Exercise instructions - Present the lines from the one with "agencije d.o.o." to the one with "elijks de nieuwste uittips" as a Markdown table with the columns Row and Line, numbering each row and omitting blank lines. Leave the pictures out of the answer.

BEGIN Input data

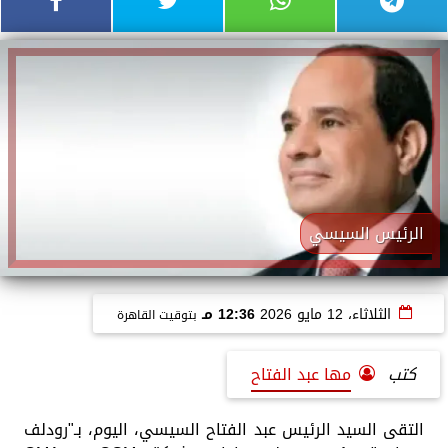
الرئيس السيسي
الثلاثاء، 12 مايو 2026
12:36 مـ
بتوقيت القاهرة
كتب
مها عبد الفتاح
التقى السيد الرئيس عبد الفتاح السيسي، اليوم، بـ"رودلف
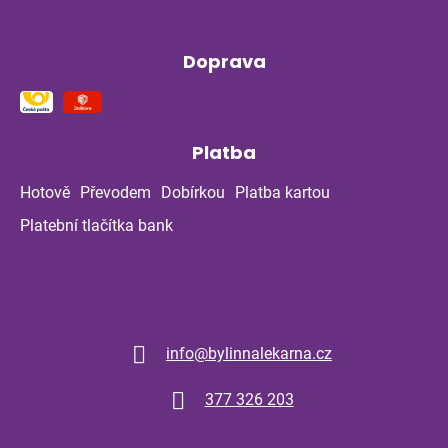
Doprava
Platba
Hotově
Převodem
Dobírkou
Platba kartou
Platební tlačítka bank
Kontakt
info
@
bylinnalekarna.cz
377 326 203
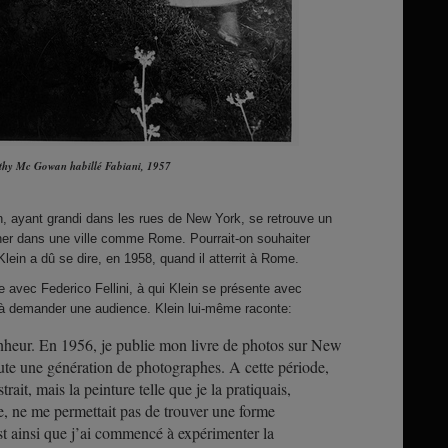
hy Mc Gowan habillé Fabiani
, 1957
, ayant grandi dans les rues de New York, se retrouve un
âner dans une ville comme Rome. Pourrait-on souhaiter
lein a dû se dire, en 1958, quand il atterrit à Rome.
e avec Federico Fellini, à qui Klein se présente avec
t à demander une audience. Klein lui-même raconte:
nheur. En 1956, je publie mon livre de photos sur New
ute une génération de photographes. A cette période,
trait, mais la peinture telle que je la pratiquais,
e, ne me permettait pas de trouver une forme
st ainsi que j’ai commencé à expérimenter la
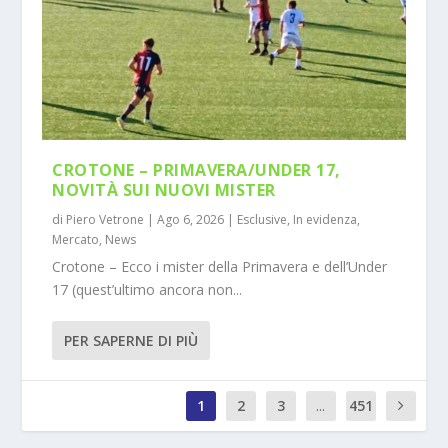
CROTONE – PRIMAVERA/UNDER 17,
NOVITÀ SUI NUOVI MISTER
di
Piero Vetrone
|
Ago 6, 2026
|
Esclusive
,
In evidenza
,
Mercato
,
News
Crotone – Ecco i mister della Primavera e dell’Under
17 (quest’ultimo ancora non...
PER SAPERNE DI PIÙ
1
2
3
...
451
0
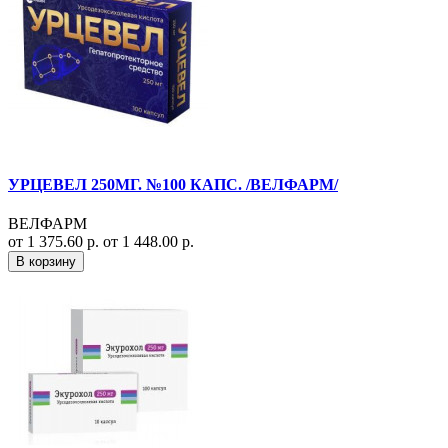
УРЦЕВЕЛ 250МГ. №100 КАПС. /ВЕЛФАРМ/
ВЕЛФАРМ
от 1 375.60 р.
от 1 448.00 р.
В корзину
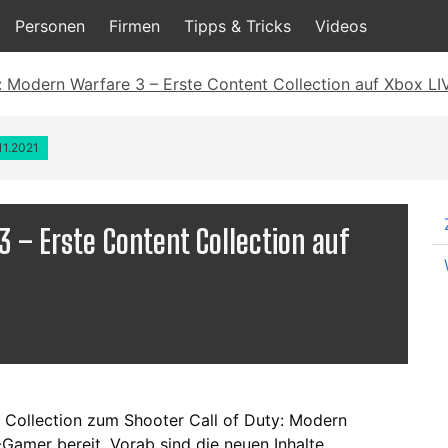
Personen
Firmen
Tipps & Tricks
Videos
y: Modern Warfare 3 – Erste Content Collection auf Xbox LI
11.2021
3 – Erste Content Collection auf
t Collection zum Shooter Call of Duty: Modern
Gamer bereit. Vorab sind die neuen Inhalte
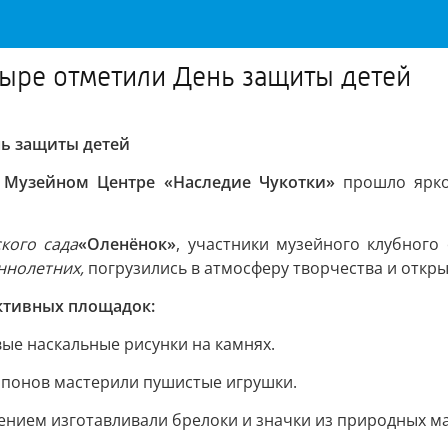
дыре отметили День защиты детей
нь защиты детей
в
Музейном Центре «Наследие Чукотки»
прошло ярко
ского сада
«Оленёнок»
, участники музейного клубног
ннолетних,
погрузились в атмосферу творчества и откры
ктивных площадок:
вые наскальные рисунки на камнях.
мпонов мастерили пушистые игрушки.
чением изготавливали брелоки и значки из природных м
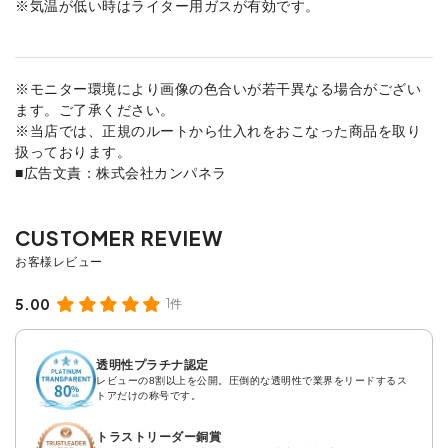
※気温が低い時はライター用ガスが有効です。
※モニター環境により画像の色合いが若干異なる場合がござい
ます。ご了承ください。
※当店では、正規のルートから仕入れをおこなった商品を取り
扱っております。
■広告文責：株式会社カンパネラ
5.00
1件
透明性プラチナ認定
レビューの8割以上を公開。圧倒的な透明性で業界をリードするス
トアだけの称号です。
トラストリーダー銅賞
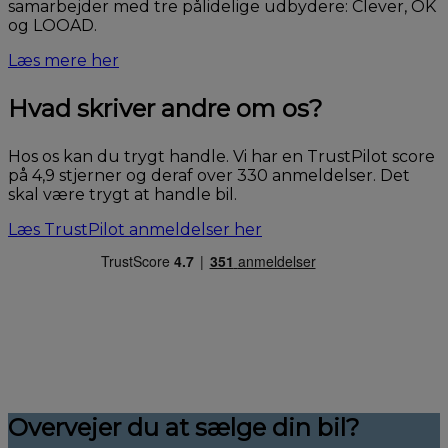
samarbejder med tre pålidelige udbydere: Clever, OK
og LOOAD.
Læs mere her
Hvad skriver andre om os?
Hos os kan du trygt handle. Vi har en TrustPilot score
på 4,9 stjerner og deraf over 330 anmeldelser. Det
skal være trygt at handle bil.
Læs TrustPilot anmeldelser her
Overvejer du at sælge din bil?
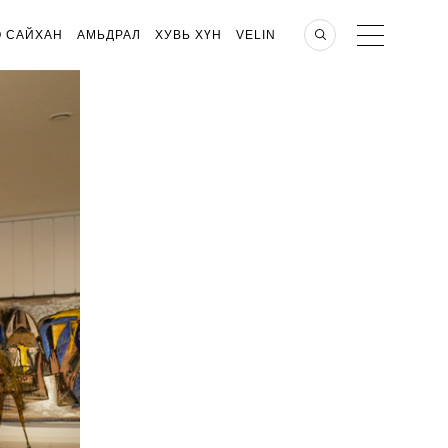
О САЙХАН
АМЬДРАЛ
ХУВЬ ХҮН
VELIN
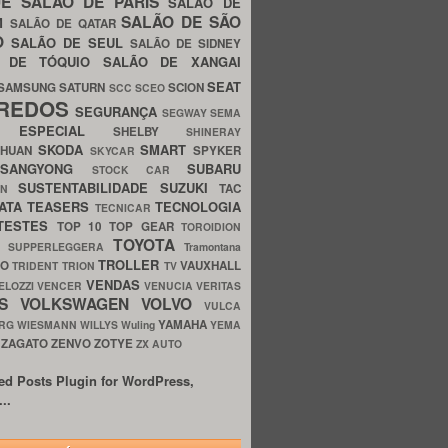
UE
SALÃO DE PARIS
SALÃO DE
SALÃO DE SÃO
IM
SALÃO DE QATAR
O
SALÃO DE SEUL
SALÃO DE SIDNEY
O DE TÓQUIO
SALÃO DE XANGAI
SEAT
SAMSUNG
SATURN
SCION
SCC
SCEO
REDOS
SEGURANÇA
SEGWAY
SEMA
E ESPECIAL
SHELBY
SHINERAY
SKODA
SMART
GHUAN
SPYKER
SKYCAR
SSANGYONG
SUBARU
STOCK CAR
SUSTENTABILIDADE
SUZUKI
TAC
WN
ATA
TEASERS
TECNOLOGIA
TECNICAR
TESTES
TOP 10
TOP GEAR
TOROIDION
TOYOTA
G SUPPERLEGGERA
Tramontana
TROLLER
TO
VAUXHALL
TRIDENT
TRION
TV
VENDAS
ELOZZI
VENCER
VENUCIA
VERITAS
OS
VOLKSWAGEN
VOLVO
VULCA
YAMAHA
URG
WIESMANN
WILLYS
Wuling
YEMA
ZAGATO
ZENVO
ZOTYE
O
ZX AUTO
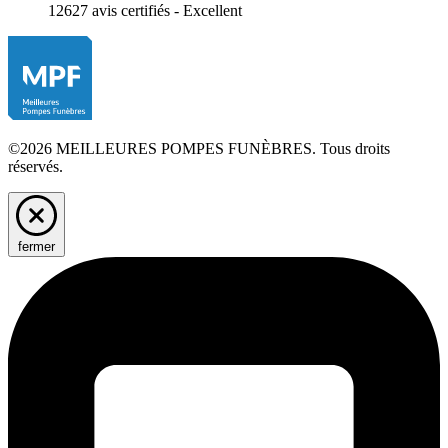
12627 avis certifiés - Excellent
©2026 MEILLEURES POMPES FUNÈBRES. Tous droits
réservés.
fermer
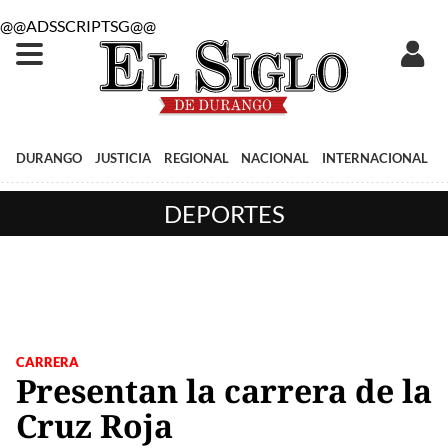
@@ADSSCRIPTSG@@
DURANGO
JUSTICIA
REGIONAL
NACIONAL
INTERNACIONAL
DEPORTES
CARRERA
Presentan la carrera de la
Cruz Roja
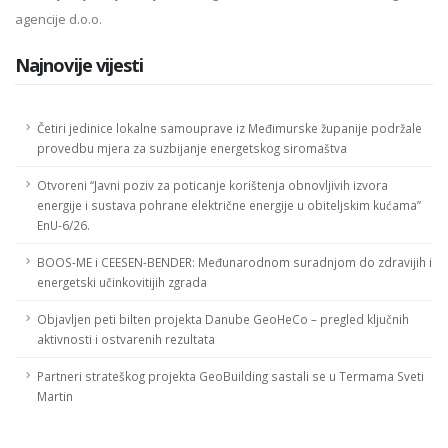
agencije d.o.o.
Najnovije vijesti
Četiri jedinice lokalne samouprave iz Međimurske županije podržale
provedbu mjera za suzbijanje energetskog siromaštva
Otvoreni “Javni poziv za poticanje korištenja obnovljivih izvora
energije i sustava pohrane električne energije u obiteljskim kućama”
EnU-6/26.
BOOS-ME i CEESEN-BENDER: Međunarodnom suradnjom do zdravijih i
energetski učinkovitijih zgrada
Objavljen peti bilten projekta Danube GeoHeCo – pregled ključnih
aktivnosti i ostvarenih rezultata
Partneri strateškog projekta GeoBuilding sastali se u Termama Sveti
Martin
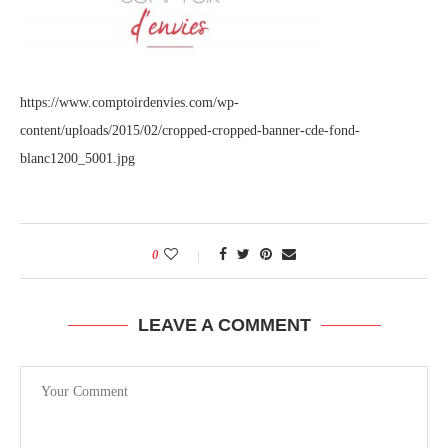
https://www.comptoirdenvies.com/wp-
content/uploads/2015/02/cropped-cropped-banner-cde-fond-
blanc1200_5001.jpg
0
LEAVE A COMMENT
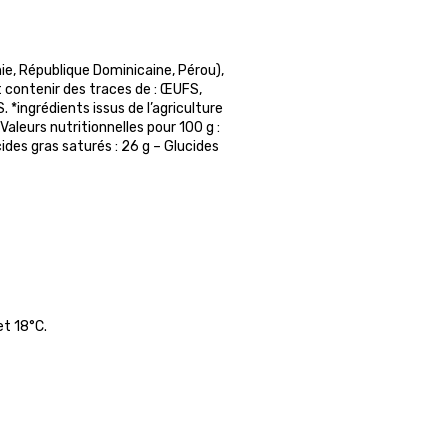
ie, République Dominicaine, Pérou),
 contenir des traces de : ŒUFS,
ingrédients issus de l’agriculture
 Valeurs nutritionnelles pour 100 g :
ides gras saturés : 26 g – Glucides
et 18°C.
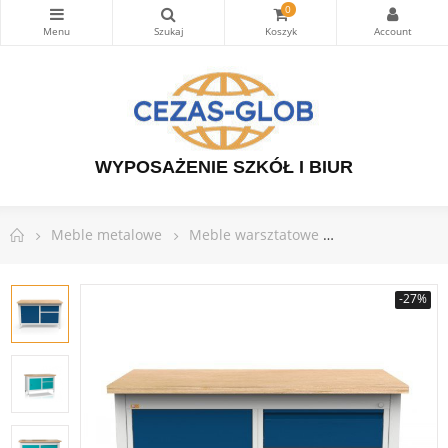
0
WYPOSAŻENIE SZKÓŁ I BIUR
Meble metalowe
Meble warsztatowe
Stoły warsztat
-27%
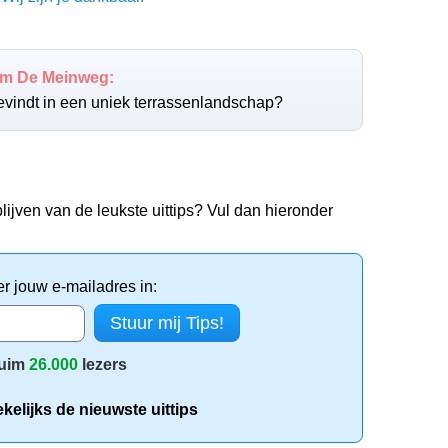
um De Meinweg:
 bevindt in een uniek terrassenlandschap?
lijven van de leukste uittips? Vul dan hieronder
er jouw e-mailadres in:
uim
26.000
lezers
elijks de nieuwste uittips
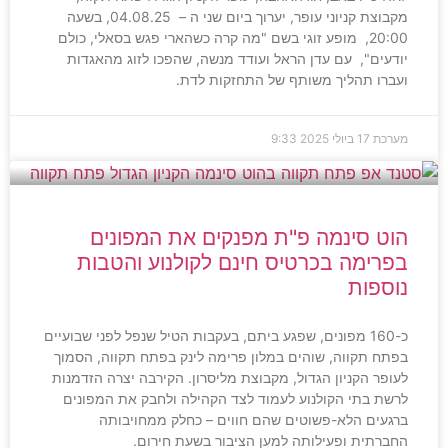
מקבוצת קניוני עופר, יערוך ביום שני ה – 04.08.25, בשעה
20:00, מופע זוגי בשם "מה קרה כשהארי פגש בסאלי, כולם
יודעים", עם עדן הראל ועודד מנשה, שהפכו לזוג מהאגדות
ועברו תהליך משותף של התחזקות לדת.
מערכת
17 ביולי 2025
9:33
הוט סינמה פ"ת מפנקים את המפונים
בפרימה בכרטיס חינם לקולנוע והטבות
נוספות
כ-160 מפונים, שפגע ביתם, בעקבות הטיל שנפל לפני שבועיים
בפתח תקווה, שוהים במלון פרימה לינק בפתח תקווה, הסמוך
לעופר הקניון הגדול, מקבוצת מליסרון. הקירבה יצרה הזדמנות
לרשת בתי הקולנוע לעמוד לצד הקהילה ולחבק את המפונים
ברגעים הלא-פשוטים שהם חווים – כחלק ממחויבותה
החברתית ופעילותה למען הציבור בשעת חירום.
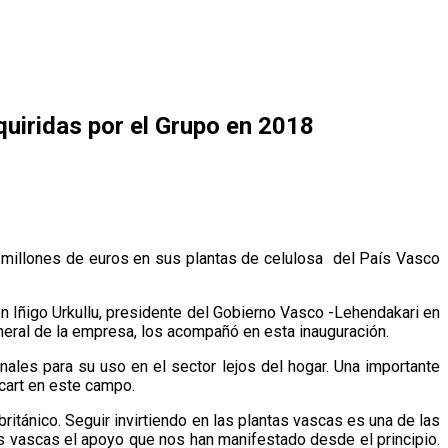
quiridas por el Grupo en 2018
20 millones de euros en sus plantas de celulosa del País Vasco
on Iñigo Urkullu, presidente del Gobierno Vasco -Lehendakari en
neral de la empresa, los acompañó en esta inauguración.
ales para su uso en el sector lejos del hogar. Una importante
ucart en este campo.
británico. Seguir invirtiendo en las plantas vascas es una de las
es vascas el apoyo que nos han manifestado desde el principio.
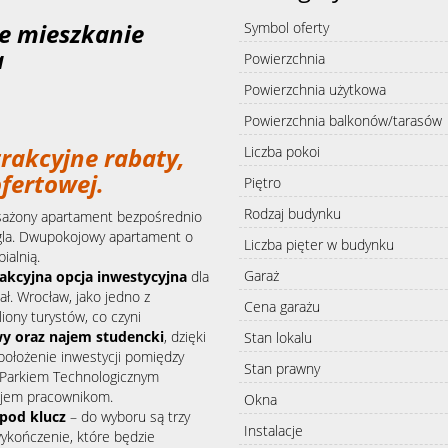
e mieszkanie
Symbol oferty
a
Powierzchnia
Powierzchnia użytkowa
Powierzchnia balkonów/tarasów
trakcyjne rabaty,
Liczba pokoi
fertowej.
Piętro
Rodzaj budynku
ażony apartament bezpośrednio
ngla. Dwupokojowy apartament o
Liczba pięter w budynku
ialnią.
Garaż
rakcyjna opcja inwestycyjna
dla
ł. Wrocław, jako jedno z
Cena garażu
iony turystów, co czyni
y oraz najem studencki
, dzięki
Stan lokalu
i położenie inwestycji pomiędzy
Stan prawny
Parkiem Technologicznym
najem pracownikom.
Okna
pod klucz
– do wyboru są trzy
Instalacje
wykończenie, które będzie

END Input data

Result of the task -
| Row | Line |
|---|---|
| 1 | agencije d.o.o. |
| 2 | Najnovije vijesti |
| 3 | Četiri jedinice lokalne samouprave iz Međimurske županije podržale |
| 4 | provedbu mjera za suzbijanje energetskog siromaštva |
| 5 | Otvoreni “Javni poziv za poticanje korištenja obnovljivih izvora |
| 6 | energije i sustava pohrane električne energije u obiteljskim kućama” |
| 7 | EnU-6/26. |
| 8 | BOOS-ME i CEESEN-BENDER: Međunarodnom suradnjom do zdravijih i |
| 9 | energetski učinkovitijih zgrada |
| 10 | Objavljen peti bilten projekta Danube GeoHeCo – pregled ključnih |
| 11 | aktivnosti i ostvarenih rezultata |
| 12 | Partneri strateškog projekta GeoBuilding sastali se u Termama Sveti |
| 13 | Martin |
| 14 | https://www.comptoirdenvies.com/wp- |
| 15 | content/uploads/2015/02/cropped-cropped-banner-cde-fond- |
| 16 | blanc1200_5001.jpg |
| 17 | 0 |
| 18 | LEAVE A COMMENT |
| 19 | ie, République Dominicaine, Pérou), |
| 20 |  contenir des traces de : ŒUFS, |
| 21 | ingrédients issus de l’agriculture |
| 22 |  Valeurs nutritionnelles pour 100 g : |
| 23 | ides gras saturés : 26 g – Glucides |
| 24 | et 18°C. |
| 25 | 0 |
| 26 | WYPOSAŻENIE SZKÓŁ I BIUR |
| 27 | Meble metalowe |
| 28 | Meble warsztatowe |
| 29 | Stoły warsztat |
| 30 | -27% |
| 31 | um De Meinweg: |
| 32 |  bevindt in een uniek terrassenlandschap? |
| 33 | lijven van de leukste uittips? Vul dan hieronder |
| 34 | er jouw e-mailadres in: |
| 35 | uim |
| 36 | 26.000 |
| 37 | lezers |
| 38 | elijks de nieuwste uittips |